╔══

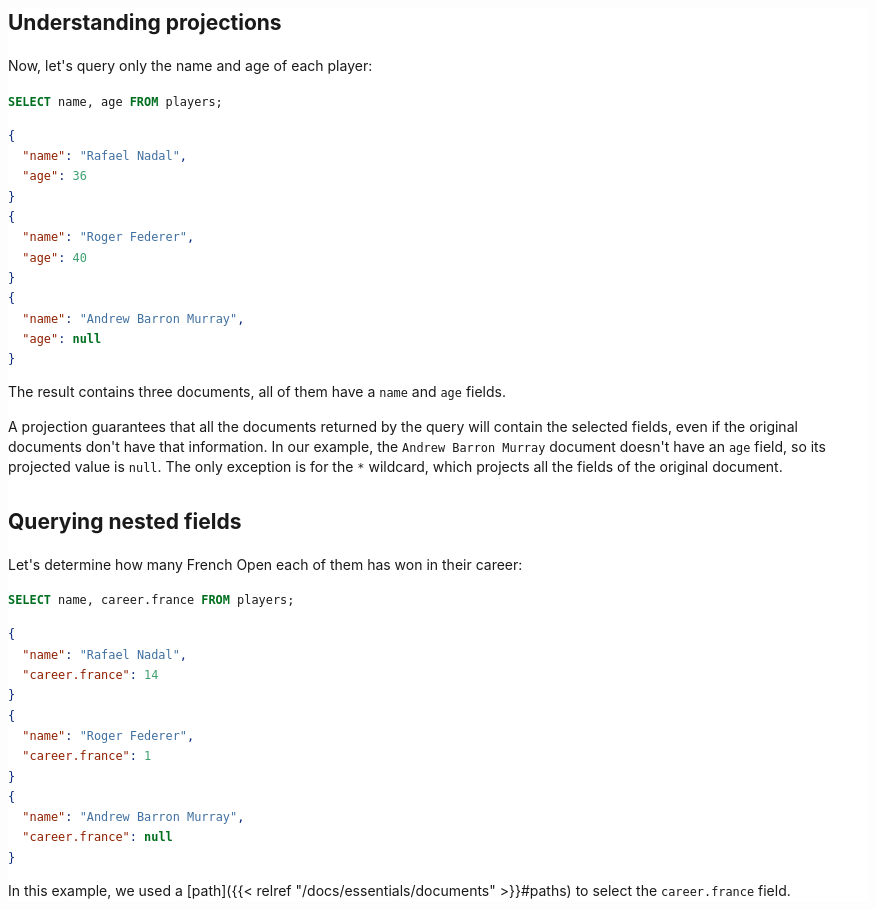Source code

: ## Understanding projections

Now, let's query only the name and age of each player:

```sql
SELECT name, age FROM players;
```

```json
{
  "name": "Rafael Nadal",
  "age": 36
}
{
  "name": "Roger Federer",
  "age": 40
}
{
  "name": "Andrew Barron Murray",
  "age": null
}
```

The result contains three documents, all of them have a `name` and `age` fields.

A projection guarantees that all the documents returned by the query will contain the selected fields, even if the original documents don't have that information. In our example, the `Andrew Barron Murray` document doesn't have an `age` field, so its projected value is `null`.
The only exception is for the `*` wildcard, which projects all the fields of the original document.

## Querying nested fields

Let's determine how many French Open each of them has won in their career:

```sql
SELECT name, career.france FROM players;
```

```json
{
  "name": "Rafael Nadal",
  "career.france": 14
}
{
  "name": "Roger Federer",
  "career.france": 1
}
{
  "name": "Andrew Barron Murray",
  "career.france": null
}
```

In this example, we used a [path]({{< relref "/docs/essentials/documents" >}}#paths) to select the `career.france` field.
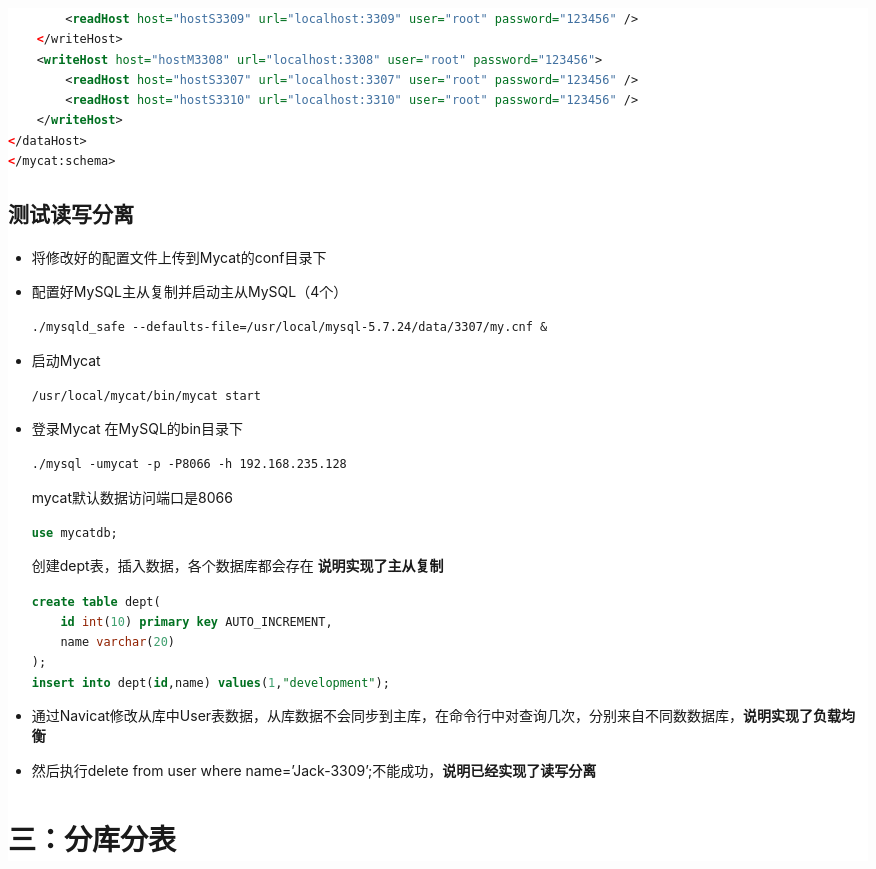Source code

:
 ```xml
        <readHost host="hostS3309" url="localhost:3309" user="root" password="123456" />
    </writeHost>
    <writeHost host="hostM3308" url="localhost:3308" user="root" password="123456">
        <readHost host="hostS3307" url="localhost:3307" user="root" password="123456" />
        <readHost host="hostS3310" url="localhost:3310" user="root" password="123456" />
    </writeHost>
</dataHost>
</mycat:schema>

```



## 测试读写分离

-   将修改好的配置文件上传到Mycat的conf目录下

- 配置好MySQL主从复制并启动主从MySQL（4个）

  ```shell
  ./mysqld_safe --defaults-file=/usr/local/mysql-5.7.24/data/3307/my.cnf &
  ```

- 启动Mycat

  ```shell
  /usr/local/mycat/bin/mycat start
  ```

  

- 登录Mycat 在MySQL的bin目录下

  ```shell
  ./mysql -umycat -p -P8066 -h 192.168.235.128
  ```

  mycat默认数据访问端口是8066

  ```sql
  use mycatdb;
  ```

  创建dept表，插入数据，各个数据库都会存在 **说明实现了主从复制**

  ```sql
  create table dept(
      id int(10) primary key AUTO_INCREMENT,
      name varchar(20)
  );
  insert into dept(id,name) values(1,"development");
  ```

-   通过Navicat修改从库中User表数据，从库数据不会同步到主库，在命令行中对查询几次，分别来自不同数数据库，**说明实现了负载均衡**

-   然后执行delete from user where name=’Jack-3309’;不能成功，**说明已经实现了读写分离**
    

# 三：分库分表
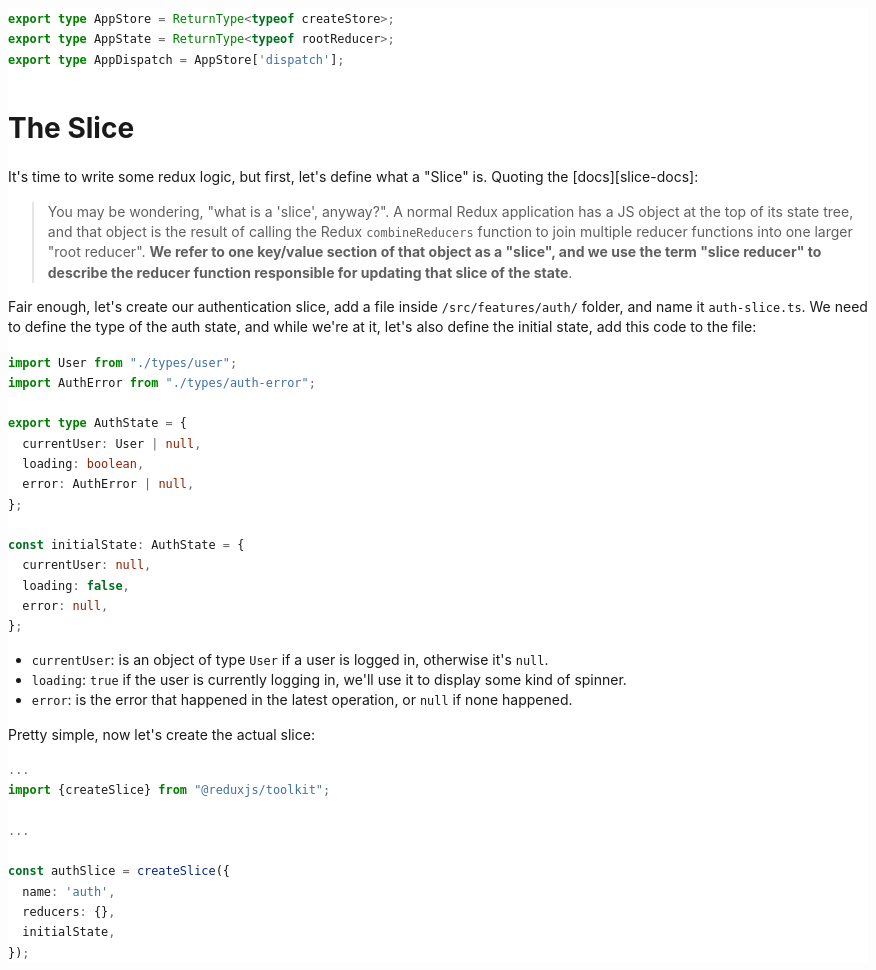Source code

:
```typescript
export type AppStore = ReturnType<typeof createStore>;
export type AppState = ReturnType<typeof rootReducer>;
export type AppDispatch = AppStore['dispatch'];
```

# The Slice

It's time to write some redux logic, but first, let's define what a "Slice" is. Quoting the [docs][slice-docs]:

> You may be wondering, "what is a 'slice', anyway?". A normal Redux application has a JS object at the top of its state tree, and that object is the result of calling the Redux `combineReducers` function to join multiple reducer functions into one larger "root reducer". **We refer to one key/value section of that object as a "slice", and we use the term "slice reducer" to describe the reducer function responsible for updating that slice of the state**.

Fair enough, let's create our authentication slice, add a file inside `/src/features/auth/` folder, and name it `auth-slice.ts`. We need to define the type of the auth state, and while we're at it, let's also define the initial state, add this code to the file:

```typescript
import User from "./types/user";
import AuthError from "./types/auth-error";

export type AuthState = {
  currentUser: User | null,
  loading: boolean,
  error: AuthError | null,
};

const initialState: AuthState = {
  currentUser: null,
  loading: false,
  error: null,
};
```

* `currentUser`: is an object of type `User` if a user is logged in, otherwise it's `null`.
* `loading`: `true` if the user is currently logging in, we'll use it to display some kind of spinner.
* `error`: is the error that happened in the latest operation, or `null` if none happened.

Pretty simple, now let's create the actual slice:

```typescript
...
import {createSlice} from "@reduxjs/toolkit";

...

const authSlice = createSlice({
  name: 'auth',
  reducers: {},
  initialState,
});
```
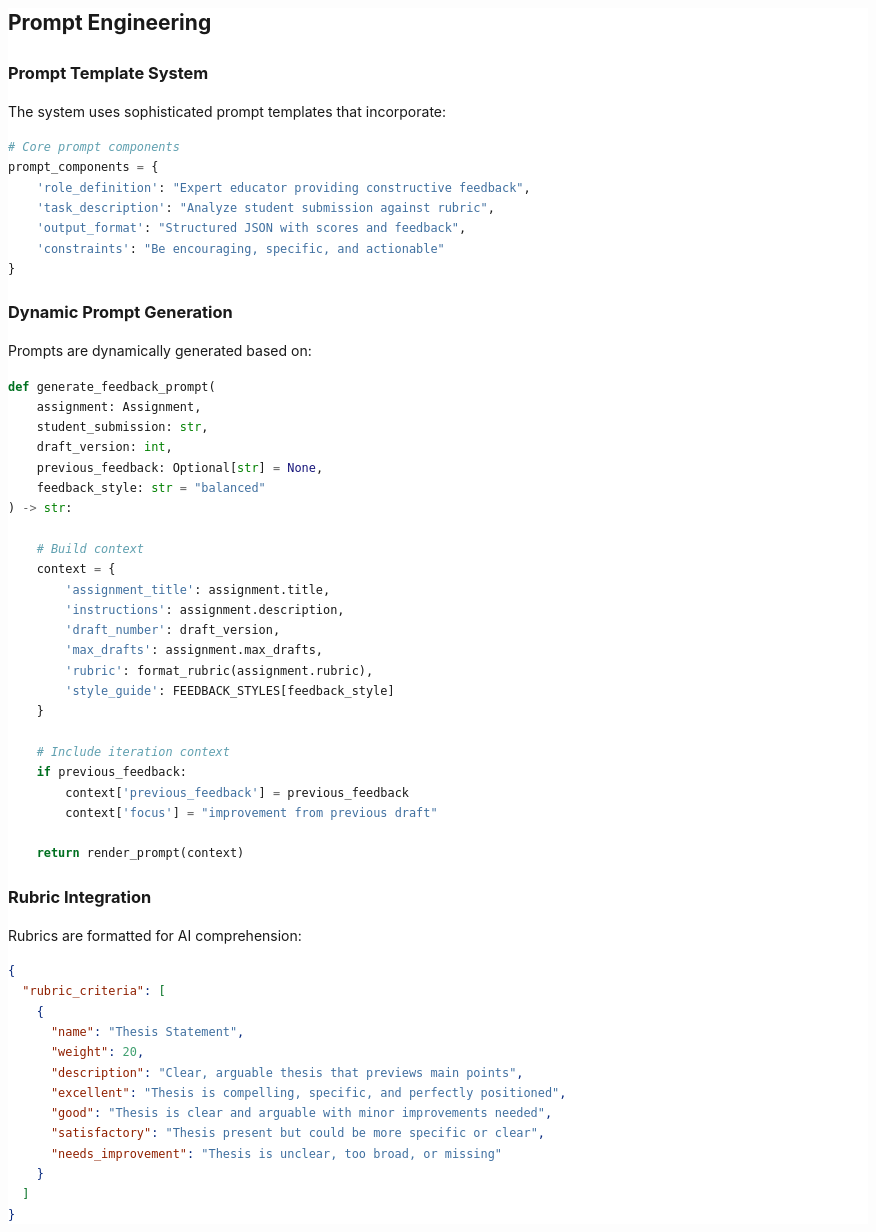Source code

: ## Prompt Engineering

### Prompt Template System

The system uses sophisticated prompt templates that incorporate:

```python
# Core prompt components
prompt_components = {
    'role_definition': "Expert educator providing constructive feedback",
    'task_description': "Analyze student submission against rubric",
    'output_format': "Structured JSON with scores and feedback",
    'constraints': "Be encouraging, specific, and actionable"
}
```

### Dynamic Prompt Generation

Prompts are dynamically generated based on:

```python
def generate_feedback_prompt(
    assignment: Assignment,
    student_submission: str,
    draft_version: int,
    previous_feedback: Optional[str] = None,
    feedback_style: str = "balanced"
) -> str:
    
    # Build context
    context = {
        'assignment_title': assignment.title,
        'instructions': assignment.description,
        'draft_number': draft_version,
        'max_drafts': assignment.max_drafts,
        'rubric': format_rubric(assignment.rubric),
        'style_guide': FEEDBACK_STYLES[feedback_style]
    }
    
    # Include iteration context
    if previous_feedback:
        context['previous_feedback'] = previous_feedback
        context['focus'] = "improvement from previous draft"
    
    return render_prompt(context)
```

### Rubric Integration

Rubrics are formatted for AI comprehension:

```json
{
  "rubric_criteria": [
    {
      "name": "Thesis Statement",
      "weight": 20,
      "description": "Clear, arguable thesis that previews main points",
      "excellent": "Thesis is compelling, specific, and perfectly positioned",
      "good": "Thesis is clear and arguable with minor improvements needed",
      "satisfactory": "Thesis present but could be more specific or clear",
      "needs_improvement": "Thesis is unclear, too broad, or missing"
    }
  ]
}
```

╚══

## Assignment
Lines containing the word "documents" are to be pulled from the records and copied.

## Answer section
The result contains three documents, all of them have a `name` and `age` fields.
A projection guarantees that all the documents returned by the query will contain the selected fields, even if the original documents don't have that information. In our example, the `Andrew Barron Murray` document doesn't have an `age` field, so its projected value is `null`.
In this example, we used a [path]({{< relref "/docs/essentials/documents" >}}#paths) to select the `career.france` field.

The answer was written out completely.